Give every entry below again, exactly as written, and skip the images.

-*-

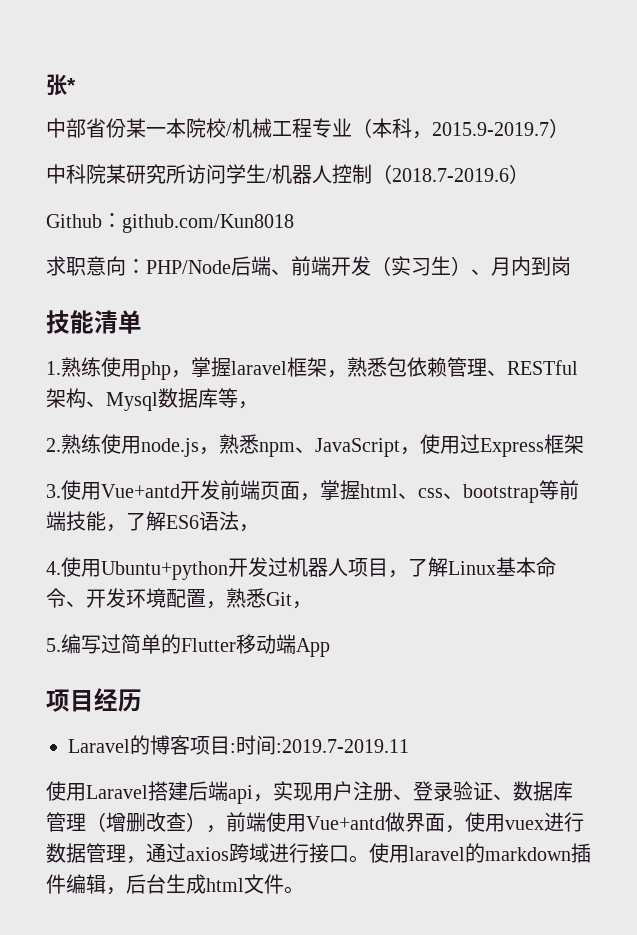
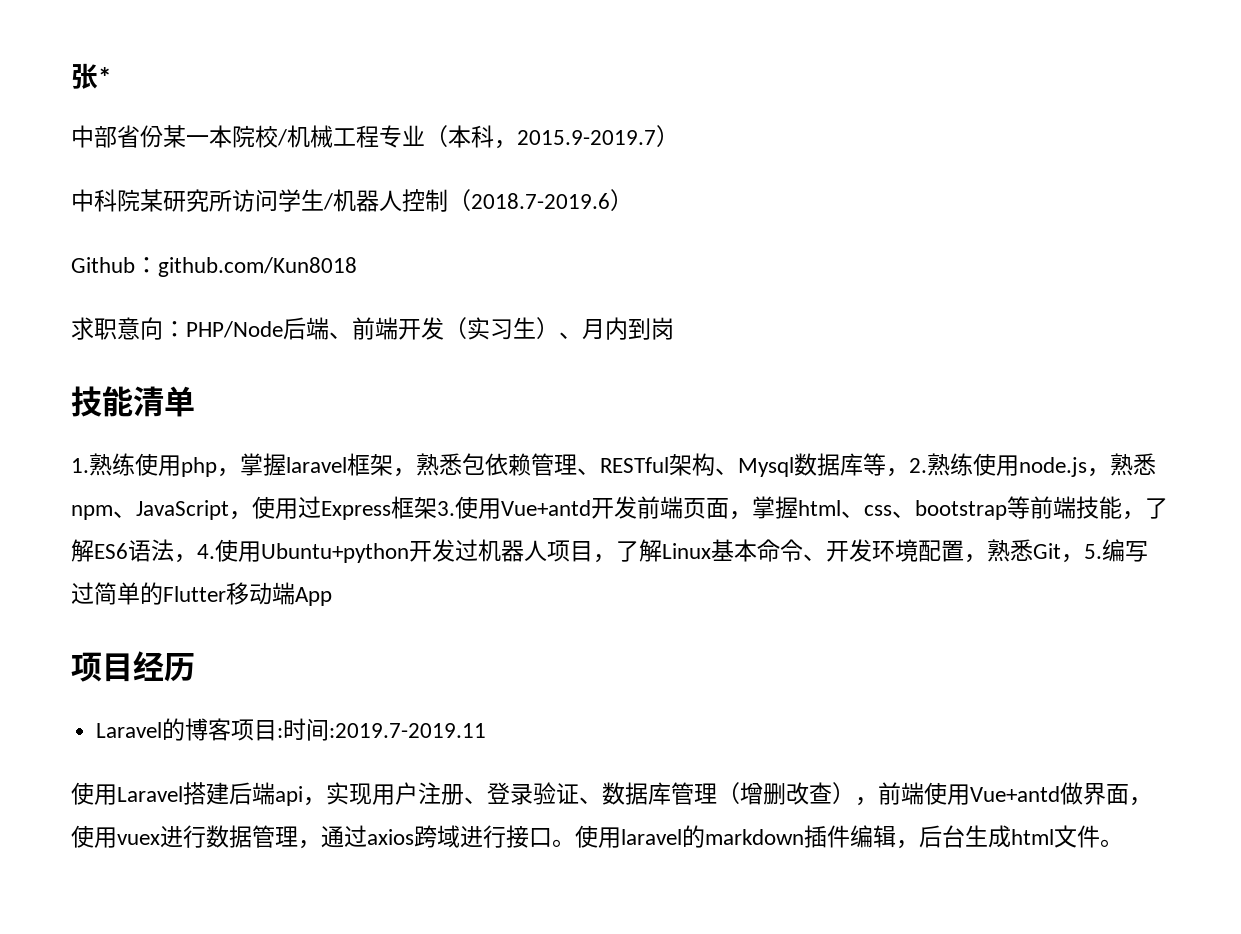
(258, 405) // -> (909, 472) none
(584, 444) // -> (437, 508) none
(259, 528) // -> (197, 558) none
(312, 605) // -> (1084, 558) none

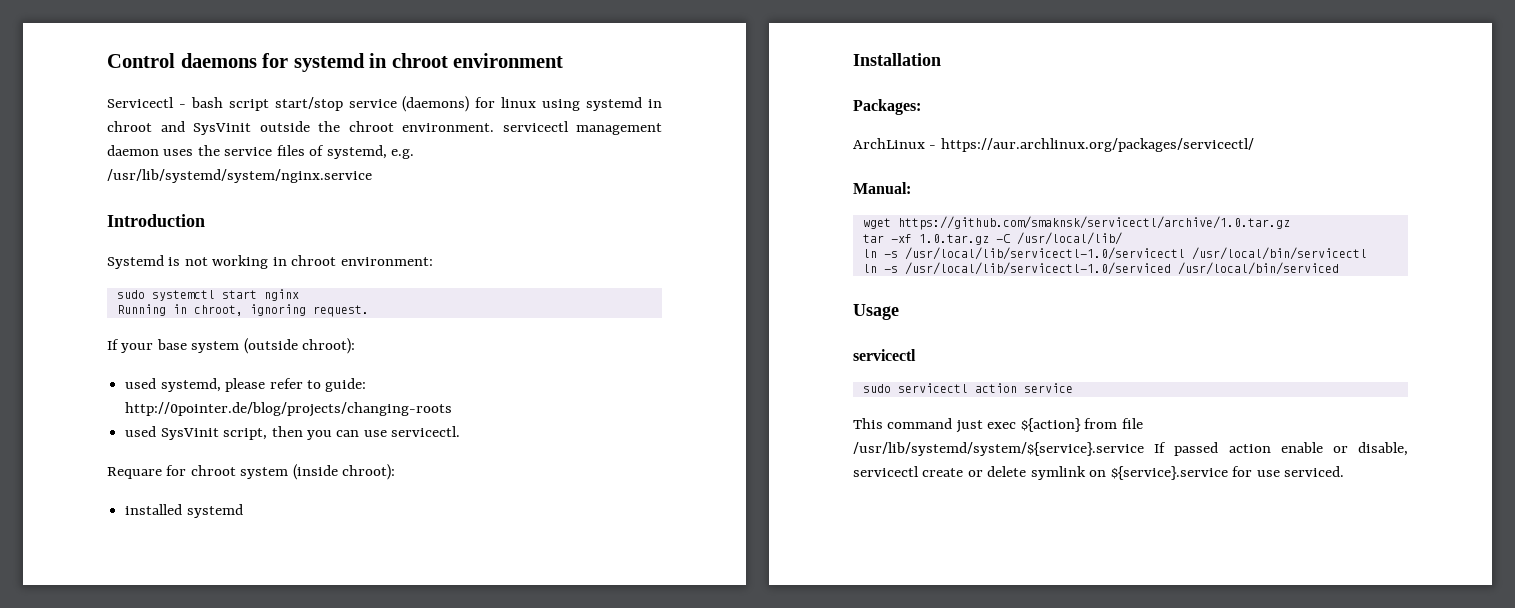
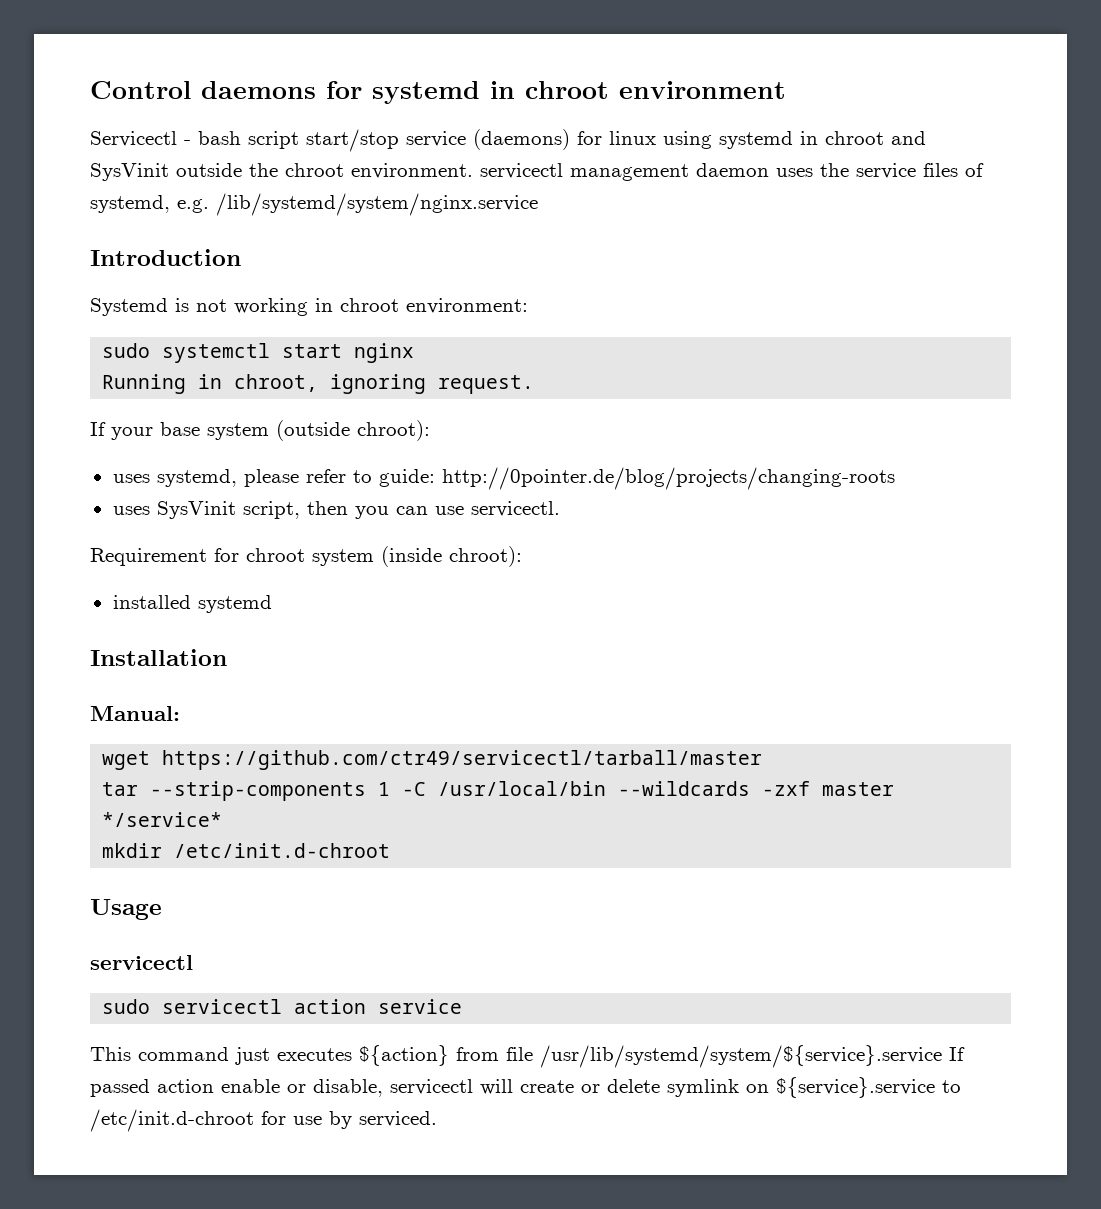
[107,169,372,183] /usr/lib/systemd/system/nginx.service -> [216,193,538,216] /lib/systemd/system/nginx.service
[125,378,157,389] used -> [112,474,150,483] uses
[125,426,157,437] used -> [112,506,150,515] uses
[107,467,162,479] Requare -> [90,548,207,566] Requirement
[853,99,921,115] [853,138,1254,152] // Packages: // ArchLinux - https://aur.archlinux.org/packages/servicectl/ -> (227, 657) none
[897,216,1290,230] https://github.com/smaknsk/servicectl/archive/1.0.tar.gz -> [162,750,763,770] https://github.com/ctr49/servicectl/tarball/master
[890,232,1122,245] [862,247,1367,260] [862,262,1339,275] -xf 1.0.tar.gz -C /usr/local/lib/ // ln -s /usr/local/lib/servicectl-1.0/servicectl /usr/local/bin/servicectl // ln -s /usr/local/lib/servicectl-1.0/serviced /usr/local/bin/serviced -> [150,781,895,801] [102,812,223,827] [102,843,391,858] --strip-components 1 -C /usr/local/bin --wildcards -zxf master */service* // mkdir /etc/init.d-chroot
[987,422,1017,429] exec -> [277,1048,352,1061] executes
(919, 471) none -> [480,1079,513,1095] will
(1228, 473) none -> [942,1080,961,1093] [90,1109,254,1132] to /etc/init.d-chroot
(1280, 473) none -> [329,1111,352,1129] by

-*-

EXPECTED ANSWER ▸
(258, 405) // -> (909, 472) none
(584, 444) // -> (437, 508) none
(259, 528) // -> (197, 558) none
(312, 605) // -> (1084, 558) none

[107,169,372,183] /usr/lib/systemd/system/nginx.service -> [216,193,538,216] /lib/systemd/system/nginx.service
[125,378,157,389] used -> [112,474,150,483] uses
[125,426,157,437] used -> [112,506,150,515] uses
[107,467,162,479] Requare -> [90,548,207,566] Requirement
[853,99,921,115] [853,138,1254,152] // Packages: // ArchLinux - https://aur.archlinux.org/packages/servicectl/ -> (227, 657) none
[897,216,1290,230] https://github.com/smaknsk/servicectl/archive/1.0.tar.gz -> [162,750,763,770] https://github.com/ctr49/servicectl/tarball/master
[890,232,1122,245] [862,247,1367,260] [862,262,1339,275] -xf 1.0.tar.gz -C /usr/local/lib/ // ln -s /usr/local/lib/servicectl-1.0/servicectl /usr/local/bin/servicectl // ln -s /usr/local/lib/servicectl-1.0/serviced /usr/local/bin/serviced -> [150,781,895,801] [102,812,223,827] [102,843,391,858] --strip-components 1 -C /usr/local/bin --wildcards -zxf master */service* // mkdir /etc/init.d-chroot
[987,422,1017,429] exec -> [277,1048,352,1061] executes
(919, 471) none -> [480,1079,513,1095] will
(1228, 473) none -> [942,1080,961,1093] [90,1109,254,1132] to /etc/init.d-chroot
(1280, 473) none -> [329,1111,352,1129] by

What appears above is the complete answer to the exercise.